Last month a projectile hit the home where his parents were staying. They crawled out of the rubble holding a white flag, Fadi Sckak said. His father, a diabetic, was shot in the leg. A nearby medical facility could not treat him. His father died a few days later.
Last month, Sckak said, a projectile hit the home where his parents were staying. They crawled out of the rubble holding a white flag, he said. His father, a diabetic, was shot in the leg. A nearby medical facility could not treat him, and Sckak could not arrange an ambulance in time. His father died a few days later. His last words to his son were to beg for help.
“The last few days have been a nightmare,” Zahra Sckak says in a recent recording, her voice weary. “Before my husband was killed, I had some hope that someone was going to come and help us. I don’t have that hope anymore.”
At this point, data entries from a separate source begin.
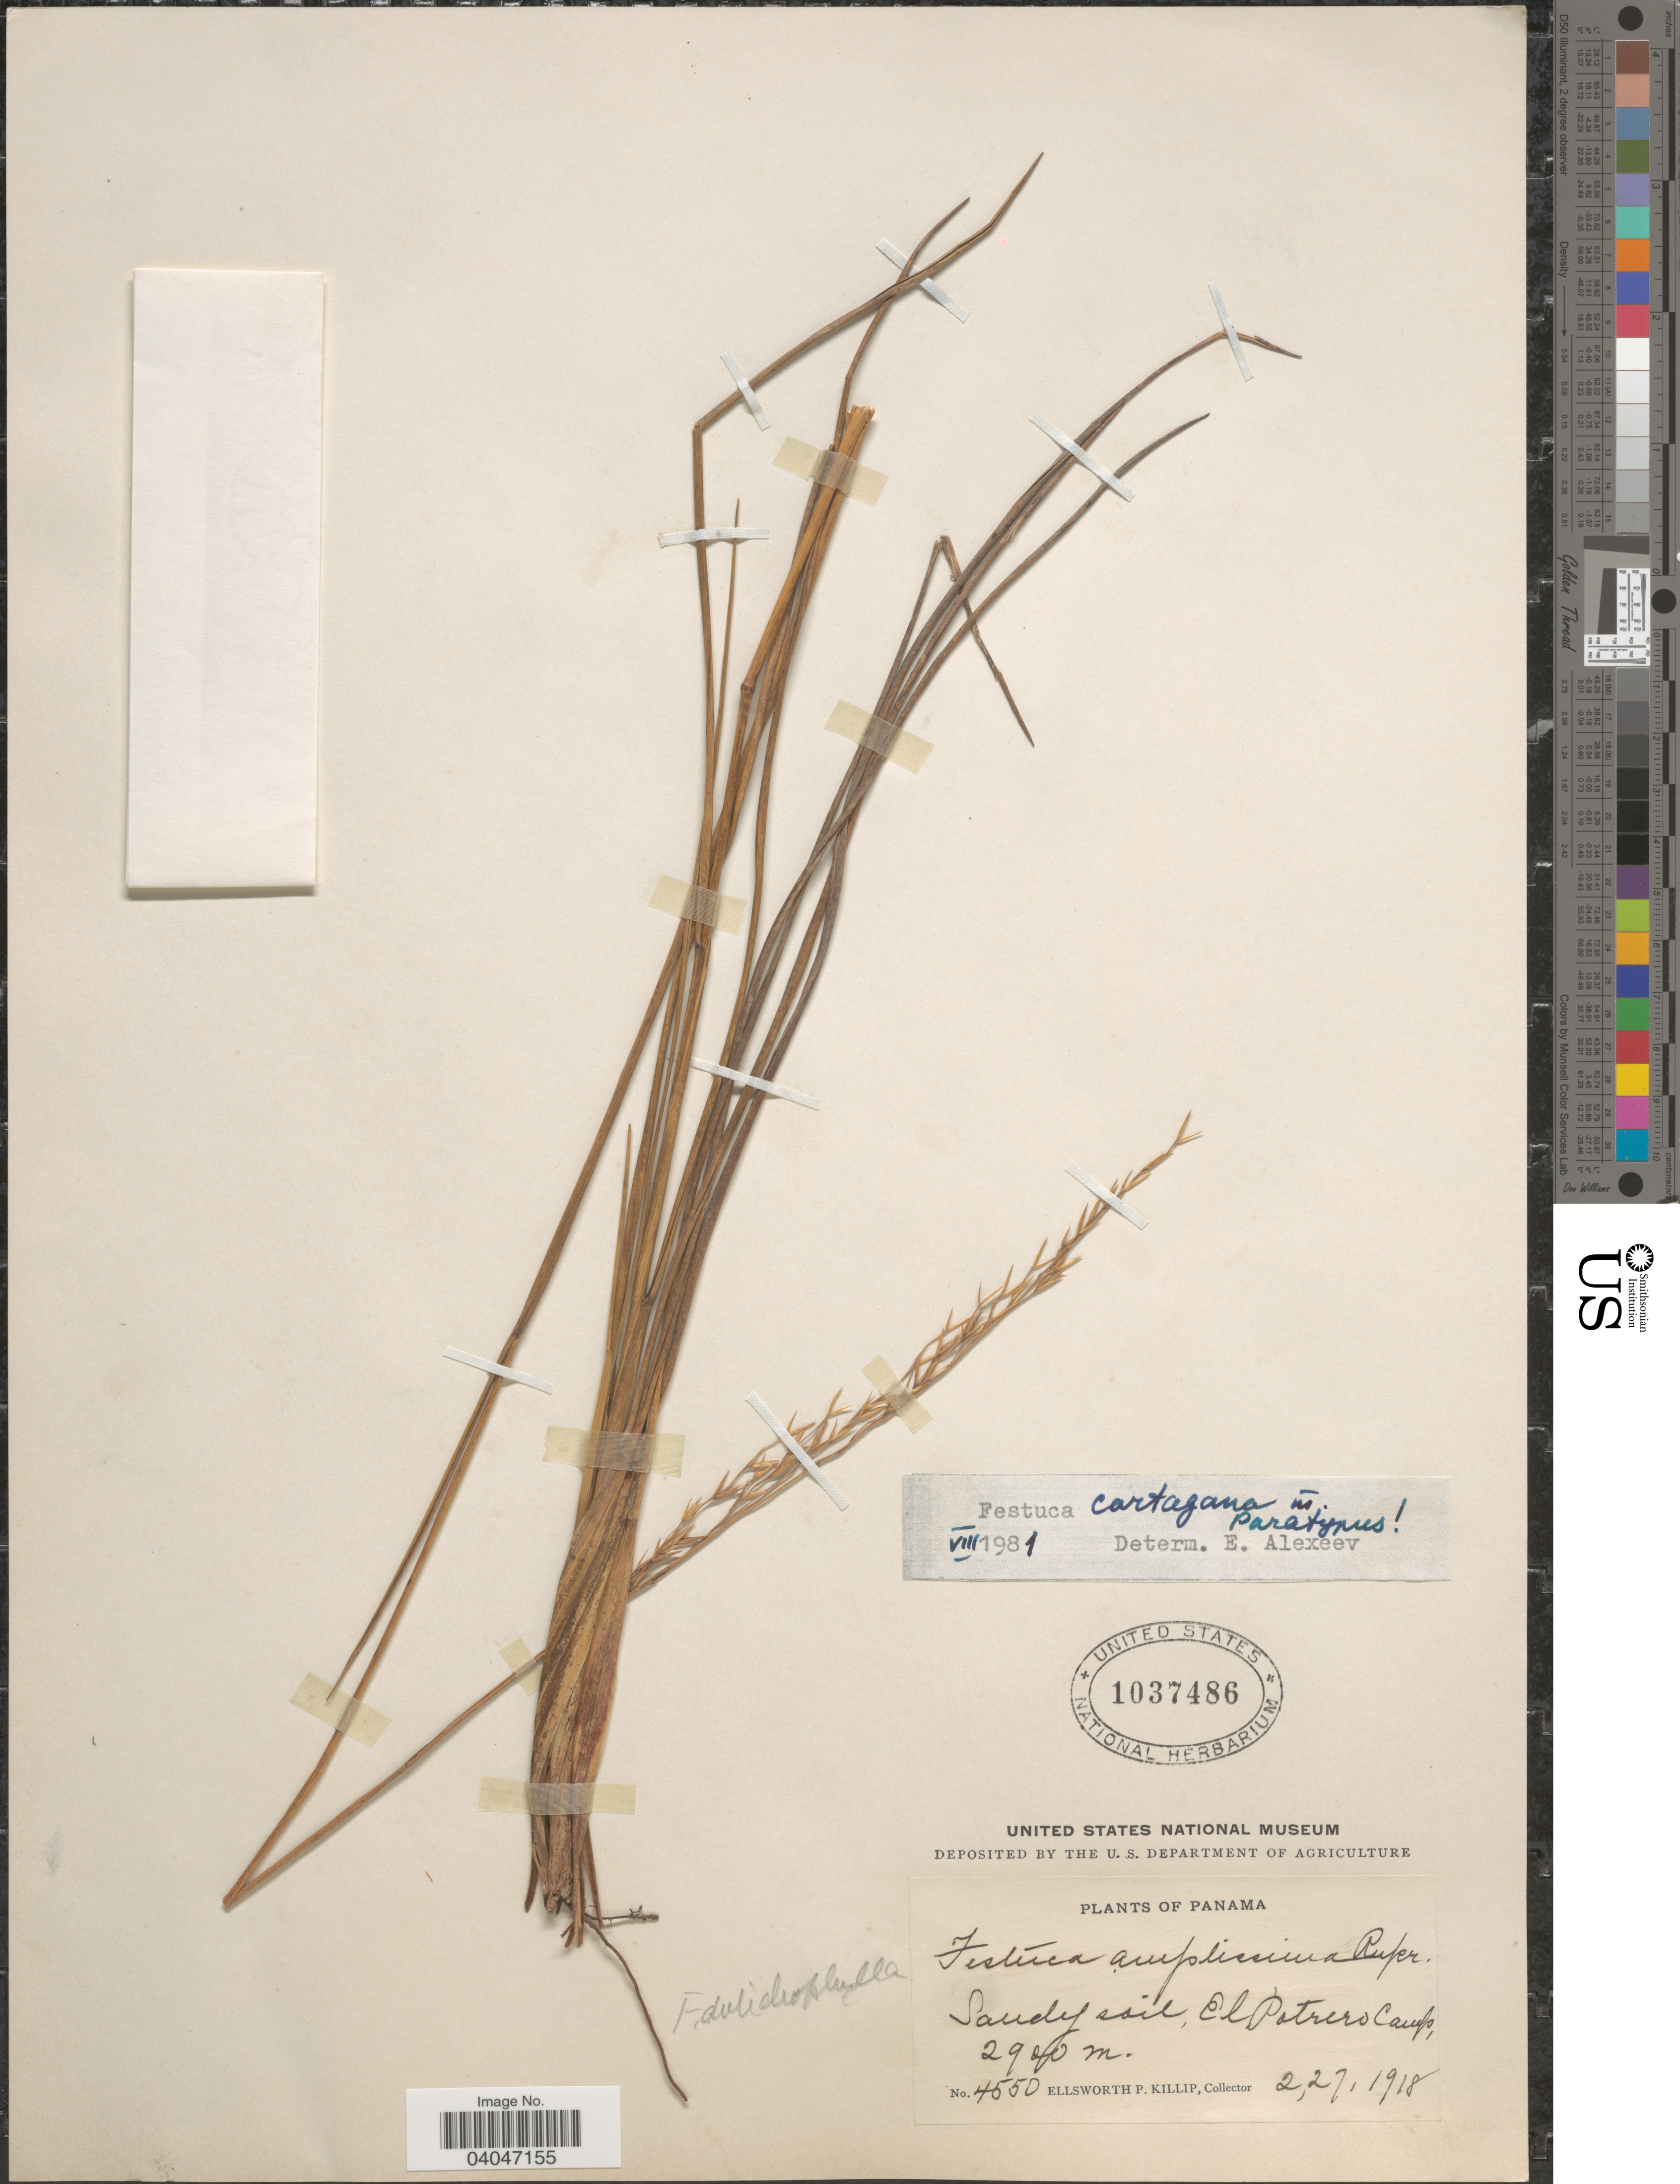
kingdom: Plantae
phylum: Tracheophyta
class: Liliopsida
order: Poales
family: Poaceae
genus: Festuca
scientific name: Festuca cartagana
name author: E.B. Alexeev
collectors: E. P. Killip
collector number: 4550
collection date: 1918-02-27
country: Panama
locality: Sandy soil, El Potrero Camp.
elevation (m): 2920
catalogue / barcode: US 1037486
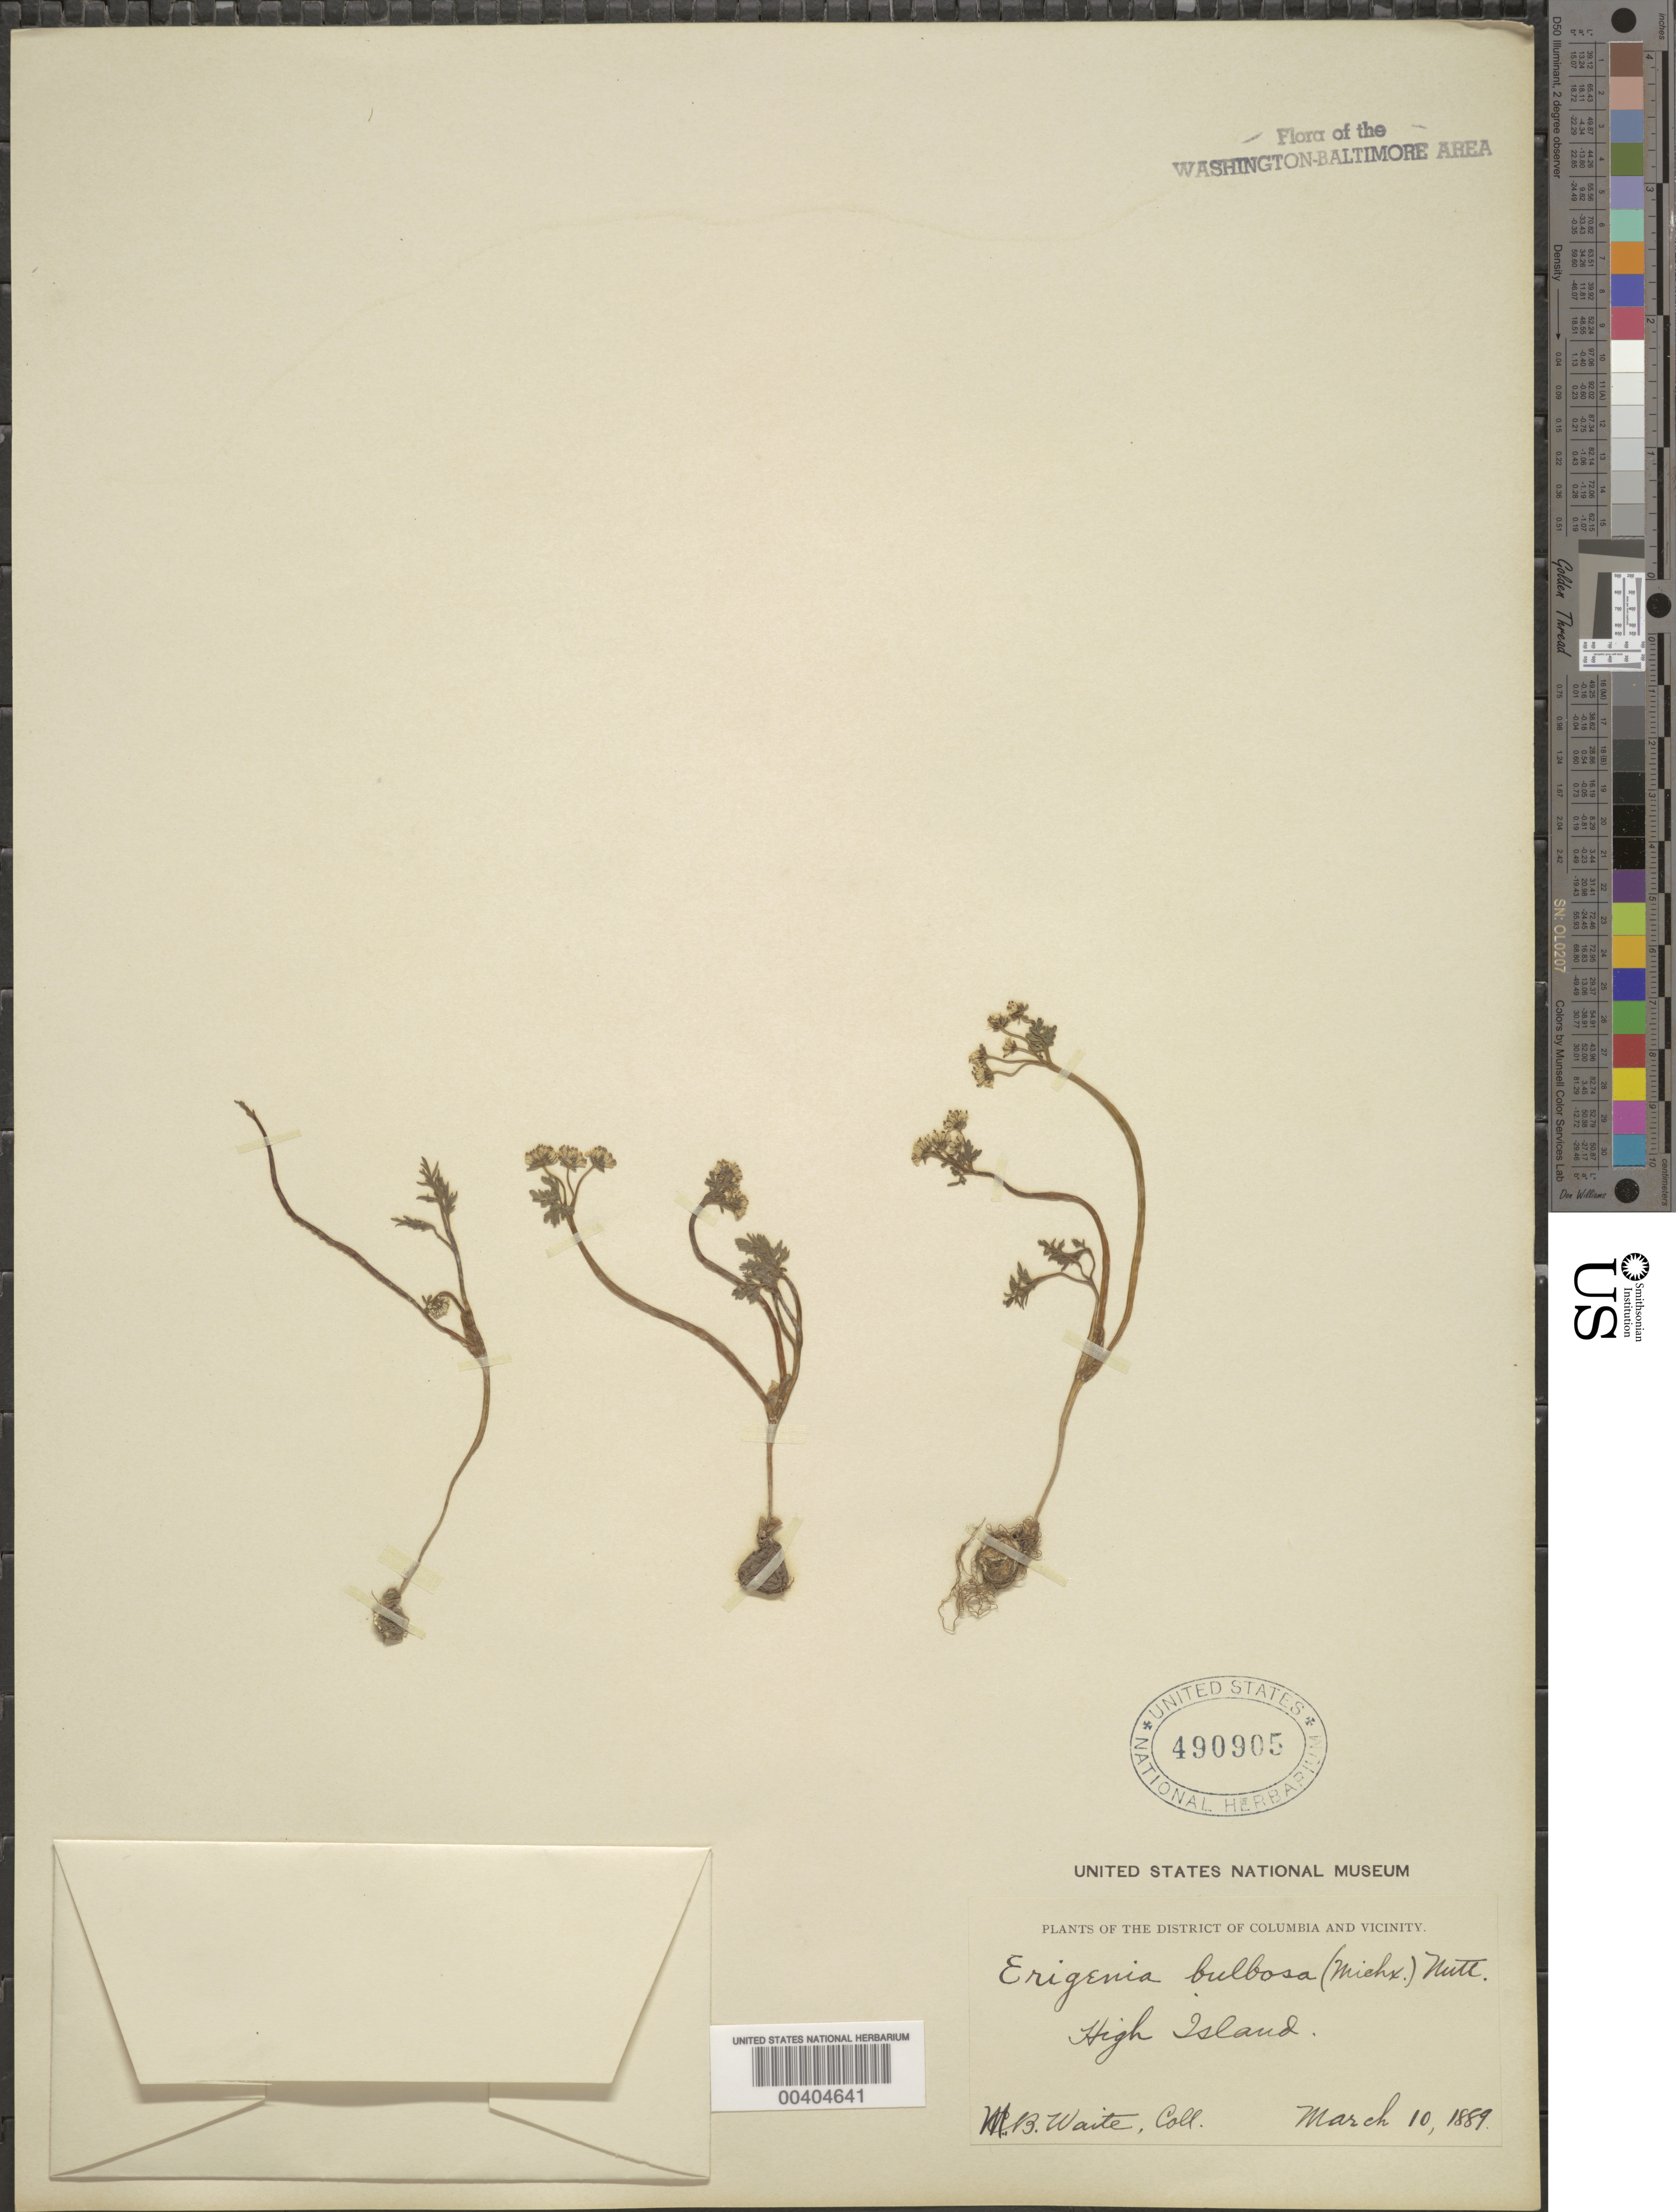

Fadi Sckak’s mother and uncle have appeared on the list of those authorized to leave, but he said they cannot step outside without fear of being shot, let alone travel 30 miles south to the border with Egypt. Previous assurances that certain roads were safe to travel at specific times proved false, he said.
He barely sleeps.
“I can’t bear to lose her, I just can’t,” he said. “I’m trying really hard to do everything in my power to bring her back. Why is this so hard? This is somebody who is innocent.”
There are roughly 50 Americans, along with about 250 immediate family members and legal permanent residents, who are still trying to leave Gaza as Israel deepens its invasion of the territory after the Oct. 7 attack by Hamas. Nearly 20,000 people have been killed, half of them are children, according to the Gaza Health Ministry, and neighborhoods have been reduced to rubble.